TASK GOAL:
The number of lines holding "izosiyanat" is all you should give; count them in the records below.

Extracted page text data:
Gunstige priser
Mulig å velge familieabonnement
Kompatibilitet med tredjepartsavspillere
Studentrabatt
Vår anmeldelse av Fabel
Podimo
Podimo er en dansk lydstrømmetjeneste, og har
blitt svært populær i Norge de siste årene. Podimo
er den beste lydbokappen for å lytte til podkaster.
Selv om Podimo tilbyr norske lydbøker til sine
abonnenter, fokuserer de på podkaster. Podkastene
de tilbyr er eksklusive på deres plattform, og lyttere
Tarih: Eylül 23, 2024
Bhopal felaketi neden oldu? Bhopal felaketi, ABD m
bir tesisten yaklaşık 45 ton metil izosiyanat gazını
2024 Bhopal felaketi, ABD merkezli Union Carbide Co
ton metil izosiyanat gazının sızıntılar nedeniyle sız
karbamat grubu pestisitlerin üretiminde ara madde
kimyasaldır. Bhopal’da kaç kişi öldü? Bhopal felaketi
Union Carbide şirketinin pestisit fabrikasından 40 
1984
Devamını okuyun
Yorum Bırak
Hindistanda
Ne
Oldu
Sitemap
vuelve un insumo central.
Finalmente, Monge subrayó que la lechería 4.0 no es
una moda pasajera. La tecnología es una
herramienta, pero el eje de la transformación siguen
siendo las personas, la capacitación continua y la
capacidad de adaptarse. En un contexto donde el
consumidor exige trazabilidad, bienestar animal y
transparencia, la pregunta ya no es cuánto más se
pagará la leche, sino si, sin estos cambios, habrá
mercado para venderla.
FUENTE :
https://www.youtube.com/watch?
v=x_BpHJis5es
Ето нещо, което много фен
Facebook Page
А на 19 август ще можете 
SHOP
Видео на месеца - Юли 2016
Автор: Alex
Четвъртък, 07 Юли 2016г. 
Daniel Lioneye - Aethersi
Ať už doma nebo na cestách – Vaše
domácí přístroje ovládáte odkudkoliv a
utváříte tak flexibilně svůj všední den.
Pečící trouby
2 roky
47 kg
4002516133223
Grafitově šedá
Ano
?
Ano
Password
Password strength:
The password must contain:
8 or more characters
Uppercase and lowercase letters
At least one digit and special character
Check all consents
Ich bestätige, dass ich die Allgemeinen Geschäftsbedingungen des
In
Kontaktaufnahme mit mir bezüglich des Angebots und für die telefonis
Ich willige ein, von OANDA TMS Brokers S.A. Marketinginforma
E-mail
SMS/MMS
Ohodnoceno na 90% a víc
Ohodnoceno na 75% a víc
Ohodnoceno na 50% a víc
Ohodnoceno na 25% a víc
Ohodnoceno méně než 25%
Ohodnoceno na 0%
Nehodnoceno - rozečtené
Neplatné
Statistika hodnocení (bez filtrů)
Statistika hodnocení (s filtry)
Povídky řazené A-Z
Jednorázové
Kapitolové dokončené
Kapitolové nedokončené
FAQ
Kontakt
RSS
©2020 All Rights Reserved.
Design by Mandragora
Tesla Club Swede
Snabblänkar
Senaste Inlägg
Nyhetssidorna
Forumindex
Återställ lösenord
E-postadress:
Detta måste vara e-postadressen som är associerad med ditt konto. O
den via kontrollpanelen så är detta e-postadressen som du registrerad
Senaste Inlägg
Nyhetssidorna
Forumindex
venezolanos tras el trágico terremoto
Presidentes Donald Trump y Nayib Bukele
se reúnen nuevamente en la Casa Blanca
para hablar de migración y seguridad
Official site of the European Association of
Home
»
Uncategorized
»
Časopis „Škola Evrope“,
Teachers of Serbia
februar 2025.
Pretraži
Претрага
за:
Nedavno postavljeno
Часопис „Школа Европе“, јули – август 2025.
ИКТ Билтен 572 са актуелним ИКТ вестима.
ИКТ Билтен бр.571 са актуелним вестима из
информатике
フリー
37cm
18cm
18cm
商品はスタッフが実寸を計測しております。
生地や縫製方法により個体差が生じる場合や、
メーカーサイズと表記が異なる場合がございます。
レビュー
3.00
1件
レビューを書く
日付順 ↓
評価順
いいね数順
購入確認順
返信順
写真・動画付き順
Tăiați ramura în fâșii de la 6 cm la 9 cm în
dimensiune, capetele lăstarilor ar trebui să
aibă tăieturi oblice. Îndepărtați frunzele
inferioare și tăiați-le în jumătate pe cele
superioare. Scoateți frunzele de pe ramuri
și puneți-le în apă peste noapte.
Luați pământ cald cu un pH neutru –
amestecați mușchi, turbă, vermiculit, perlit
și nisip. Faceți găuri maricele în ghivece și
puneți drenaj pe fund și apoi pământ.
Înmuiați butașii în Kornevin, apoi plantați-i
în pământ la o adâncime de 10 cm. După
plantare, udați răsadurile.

RESULT:
2